Success Criteria (mandatory)

Measurable Outcomes

• SC-001: In stakeholder review, at least 8 of 10 reviewers can identify Tenantial as an evidence-first Microsoft tenant governance platform within 5 seconds of viewing the Platform page first viewport.
• SC-002: 100% of required Platform page sections render on desktop and mobile review: hero, operating model overview, capability grid, governance loop, platform boundaries, final CTA, and footer.
• SC-003: At least 90% of reviewers can explain how backup records, drift, findings, evidence, audit trails, exceptions, and reviews connect after reading the page.
• SC-004: Visible copy and metadata review finds 0 occurrences of AstroDeck, TemplateDeck, Open Source, MIT, TenantAtlas, TenantPilot, TenantCTRL, or other stale public brand/template positioning.
• SC-005: Claims review finds 0 unsupported customer, certification, partnership, uptime, recovery, security, or blanket compliance claims.

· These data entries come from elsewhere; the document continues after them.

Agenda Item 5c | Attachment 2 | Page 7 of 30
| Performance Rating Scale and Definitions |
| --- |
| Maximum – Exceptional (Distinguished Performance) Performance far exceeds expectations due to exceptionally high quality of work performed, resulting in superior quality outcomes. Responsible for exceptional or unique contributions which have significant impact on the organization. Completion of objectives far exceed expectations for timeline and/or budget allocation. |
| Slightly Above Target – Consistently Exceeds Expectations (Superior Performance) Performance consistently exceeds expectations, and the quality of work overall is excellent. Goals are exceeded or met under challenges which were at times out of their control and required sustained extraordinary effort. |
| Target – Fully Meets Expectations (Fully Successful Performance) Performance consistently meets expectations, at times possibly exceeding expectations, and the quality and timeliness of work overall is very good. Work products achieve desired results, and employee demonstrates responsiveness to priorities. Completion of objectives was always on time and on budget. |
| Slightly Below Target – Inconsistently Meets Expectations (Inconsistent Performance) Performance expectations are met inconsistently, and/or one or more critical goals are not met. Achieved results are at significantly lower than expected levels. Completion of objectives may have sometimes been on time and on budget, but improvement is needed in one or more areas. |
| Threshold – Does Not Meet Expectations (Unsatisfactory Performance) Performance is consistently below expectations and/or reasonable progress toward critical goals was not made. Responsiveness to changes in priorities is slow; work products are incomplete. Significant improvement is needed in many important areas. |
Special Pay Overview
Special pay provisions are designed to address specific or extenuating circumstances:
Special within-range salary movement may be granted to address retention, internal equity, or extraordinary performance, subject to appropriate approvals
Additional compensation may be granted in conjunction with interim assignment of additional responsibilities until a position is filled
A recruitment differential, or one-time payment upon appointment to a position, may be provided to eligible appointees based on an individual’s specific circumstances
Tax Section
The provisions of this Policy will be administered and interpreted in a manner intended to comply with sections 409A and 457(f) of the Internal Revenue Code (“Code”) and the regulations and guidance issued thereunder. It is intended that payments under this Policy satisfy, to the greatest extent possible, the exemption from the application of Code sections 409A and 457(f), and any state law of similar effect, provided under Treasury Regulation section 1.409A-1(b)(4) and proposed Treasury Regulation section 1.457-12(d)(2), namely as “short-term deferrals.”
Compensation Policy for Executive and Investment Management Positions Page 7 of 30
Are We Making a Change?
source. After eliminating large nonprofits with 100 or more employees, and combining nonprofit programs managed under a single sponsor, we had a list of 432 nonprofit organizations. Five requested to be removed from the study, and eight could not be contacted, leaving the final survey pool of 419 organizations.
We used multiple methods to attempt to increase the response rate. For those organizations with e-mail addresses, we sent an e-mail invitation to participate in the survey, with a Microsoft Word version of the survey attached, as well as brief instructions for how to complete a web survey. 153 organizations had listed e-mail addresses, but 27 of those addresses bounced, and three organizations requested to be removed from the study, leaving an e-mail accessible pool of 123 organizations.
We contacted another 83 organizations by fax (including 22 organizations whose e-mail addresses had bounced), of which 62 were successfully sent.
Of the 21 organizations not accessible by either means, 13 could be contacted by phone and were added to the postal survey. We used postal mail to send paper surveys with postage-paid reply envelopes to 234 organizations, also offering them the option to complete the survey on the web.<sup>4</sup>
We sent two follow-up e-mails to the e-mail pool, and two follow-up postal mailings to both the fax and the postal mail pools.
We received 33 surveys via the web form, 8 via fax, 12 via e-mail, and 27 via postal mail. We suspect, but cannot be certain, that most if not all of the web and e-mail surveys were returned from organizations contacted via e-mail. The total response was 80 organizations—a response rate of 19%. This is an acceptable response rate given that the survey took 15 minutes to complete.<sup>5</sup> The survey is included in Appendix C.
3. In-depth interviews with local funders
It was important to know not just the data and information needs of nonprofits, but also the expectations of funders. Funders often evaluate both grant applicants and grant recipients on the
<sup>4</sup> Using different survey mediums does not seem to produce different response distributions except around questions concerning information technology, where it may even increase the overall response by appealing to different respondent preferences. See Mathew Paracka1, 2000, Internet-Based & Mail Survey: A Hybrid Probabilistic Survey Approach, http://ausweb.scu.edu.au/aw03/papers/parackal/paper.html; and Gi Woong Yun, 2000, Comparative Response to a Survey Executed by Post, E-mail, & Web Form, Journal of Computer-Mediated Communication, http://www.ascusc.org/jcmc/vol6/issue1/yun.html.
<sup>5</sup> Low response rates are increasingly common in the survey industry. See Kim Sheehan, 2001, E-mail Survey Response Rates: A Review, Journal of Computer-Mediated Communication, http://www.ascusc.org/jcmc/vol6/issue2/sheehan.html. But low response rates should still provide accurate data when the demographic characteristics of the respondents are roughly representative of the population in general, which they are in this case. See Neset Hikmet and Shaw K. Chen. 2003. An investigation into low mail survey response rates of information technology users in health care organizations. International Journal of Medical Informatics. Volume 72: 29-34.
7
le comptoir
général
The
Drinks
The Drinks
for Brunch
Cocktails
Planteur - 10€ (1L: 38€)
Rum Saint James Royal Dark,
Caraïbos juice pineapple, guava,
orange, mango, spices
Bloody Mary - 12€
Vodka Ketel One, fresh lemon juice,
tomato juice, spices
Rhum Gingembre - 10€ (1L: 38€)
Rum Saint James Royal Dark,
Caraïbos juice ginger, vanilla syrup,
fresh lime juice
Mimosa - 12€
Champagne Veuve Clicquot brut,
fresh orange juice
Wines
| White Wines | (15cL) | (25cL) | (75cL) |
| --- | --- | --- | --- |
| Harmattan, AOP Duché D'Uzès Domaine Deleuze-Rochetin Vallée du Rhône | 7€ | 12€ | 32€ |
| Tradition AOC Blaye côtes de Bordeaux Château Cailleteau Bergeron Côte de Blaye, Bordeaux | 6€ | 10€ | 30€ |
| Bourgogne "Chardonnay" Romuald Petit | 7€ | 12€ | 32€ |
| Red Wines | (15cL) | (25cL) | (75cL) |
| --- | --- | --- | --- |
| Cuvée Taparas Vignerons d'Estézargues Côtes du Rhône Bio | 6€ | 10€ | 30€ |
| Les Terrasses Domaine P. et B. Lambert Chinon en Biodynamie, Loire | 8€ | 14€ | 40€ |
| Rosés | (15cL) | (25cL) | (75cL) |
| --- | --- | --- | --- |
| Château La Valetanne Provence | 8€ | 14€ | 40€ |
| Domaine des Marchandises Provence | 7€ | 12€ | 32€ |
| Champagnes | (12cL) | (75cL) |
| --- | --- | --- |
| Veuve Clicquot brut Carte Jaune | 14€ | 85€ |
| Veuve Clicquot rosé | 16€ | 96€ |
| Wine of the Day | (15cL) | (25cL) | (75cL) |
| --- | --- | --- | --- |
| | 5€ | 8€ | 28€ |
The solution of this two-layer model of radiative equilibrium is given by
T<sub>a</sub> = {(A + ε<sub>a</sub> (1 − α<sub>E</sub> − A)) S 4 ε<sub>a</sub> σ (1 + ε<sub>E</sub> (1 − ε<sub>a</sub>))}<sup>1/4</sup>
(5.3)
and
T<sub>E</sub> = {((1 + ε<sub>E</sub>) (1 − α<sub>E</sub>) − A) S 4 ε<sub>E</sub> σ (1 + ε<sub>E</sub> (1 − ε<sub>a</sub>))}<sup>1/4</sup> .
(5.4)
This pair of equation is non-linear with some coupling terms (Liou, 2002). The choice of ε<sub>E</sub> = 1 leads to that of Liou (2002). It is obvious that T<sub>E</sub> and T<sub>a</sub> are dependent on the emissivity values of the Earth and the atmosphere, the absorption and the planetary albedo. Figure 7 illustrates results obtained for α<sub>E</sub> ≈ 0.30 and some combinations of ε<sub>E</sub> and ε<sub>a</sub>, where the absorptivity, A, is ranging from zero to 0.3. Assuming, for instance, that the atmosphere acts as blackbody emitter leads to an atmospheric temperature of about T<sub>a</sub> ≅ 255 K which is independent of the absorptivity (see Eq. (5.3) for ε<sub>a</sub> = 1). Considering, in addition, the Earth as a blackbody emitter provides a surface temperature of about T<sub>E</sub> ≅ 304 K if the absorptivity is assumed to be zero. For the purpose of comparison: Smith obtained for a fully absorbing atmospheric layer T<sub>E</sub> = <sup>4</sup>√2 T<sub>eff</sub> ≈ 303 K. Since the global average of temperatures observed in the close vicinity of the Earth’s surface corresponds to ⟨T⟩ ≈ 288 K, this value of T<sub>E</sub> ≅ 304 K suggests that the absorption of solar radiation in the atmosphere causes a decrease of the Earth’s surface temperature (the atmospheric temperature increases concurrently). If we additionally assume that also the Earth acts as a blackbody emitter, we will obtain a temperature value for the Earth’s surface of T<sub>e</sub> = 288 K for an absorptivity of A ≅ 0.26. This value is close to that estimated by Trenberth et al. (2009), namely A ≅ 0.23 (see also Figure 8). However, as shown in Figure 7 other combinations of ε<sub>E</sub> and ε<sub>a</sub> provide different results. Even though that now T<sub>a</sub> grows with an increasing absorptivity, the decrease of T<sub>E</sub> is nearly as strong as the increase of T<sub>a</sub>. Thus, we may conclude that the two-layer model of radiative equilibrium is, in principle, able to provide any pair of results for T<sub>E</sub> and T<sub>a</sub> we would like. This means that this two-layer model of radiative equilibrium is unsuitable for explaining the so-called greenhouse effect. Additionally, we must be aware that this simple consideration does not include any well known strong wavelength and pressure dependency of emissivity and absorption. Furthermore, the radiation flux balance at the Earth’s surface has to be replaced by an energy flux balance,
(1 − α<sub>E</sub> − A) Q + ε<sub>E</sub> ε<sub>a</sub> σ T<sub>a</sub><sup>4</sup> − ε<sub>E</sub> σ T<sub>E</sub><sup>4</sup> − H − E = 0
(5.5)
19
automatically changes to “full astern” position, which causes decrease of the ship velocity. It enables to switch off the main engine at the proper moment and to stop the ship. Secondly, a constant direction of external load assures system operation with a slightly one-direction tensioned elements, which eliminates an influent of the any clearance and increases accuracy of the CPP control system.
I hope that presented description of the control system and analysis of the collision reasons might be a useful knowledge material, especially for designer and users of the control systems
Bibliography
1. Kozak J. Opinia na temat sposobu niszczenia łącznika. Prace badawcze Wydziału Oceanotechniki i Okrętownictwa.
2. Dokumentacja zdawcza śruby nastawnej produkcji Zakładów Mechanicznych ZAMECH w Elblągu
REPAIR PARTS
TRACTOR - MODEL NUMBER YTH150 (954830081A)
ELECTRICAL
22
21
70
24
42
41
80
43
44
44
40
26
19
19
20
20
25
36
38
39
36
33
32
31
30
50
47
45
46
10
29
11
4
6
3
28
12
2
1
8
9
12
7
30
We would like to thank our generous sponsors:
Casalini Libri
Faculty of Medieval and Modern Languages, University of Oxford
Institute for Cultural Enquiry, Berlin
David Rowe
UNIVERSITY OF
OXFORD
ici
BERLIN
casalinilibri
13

• SC-006: Navigation review confirms the homepage "Explore the platform" CTA, header Platform link, and footer Platform link all reach /platform.
• SC-007: If /product remains available, route review confirms it redirects to /platform and does not expose inconsistent public content or conflicting metadata.
• SC-008: Desktop and mobile review confirms 0 body-level horizontal overflow issues at narrow mobile, tablet, desktop, and wide desktop widths.
• SC-009: Accessibility review confirms one primary heading, meaningful section headings, keyboard-accessible CTAs, visible focus states, readable contrast, and no color-only meaning.
• SC-010: Website smoke validation confirms /platform renders, required brand/capability/boundary copy is visible, old template/public brand residue is absent, and route compatibility behavior is covered if /product remains.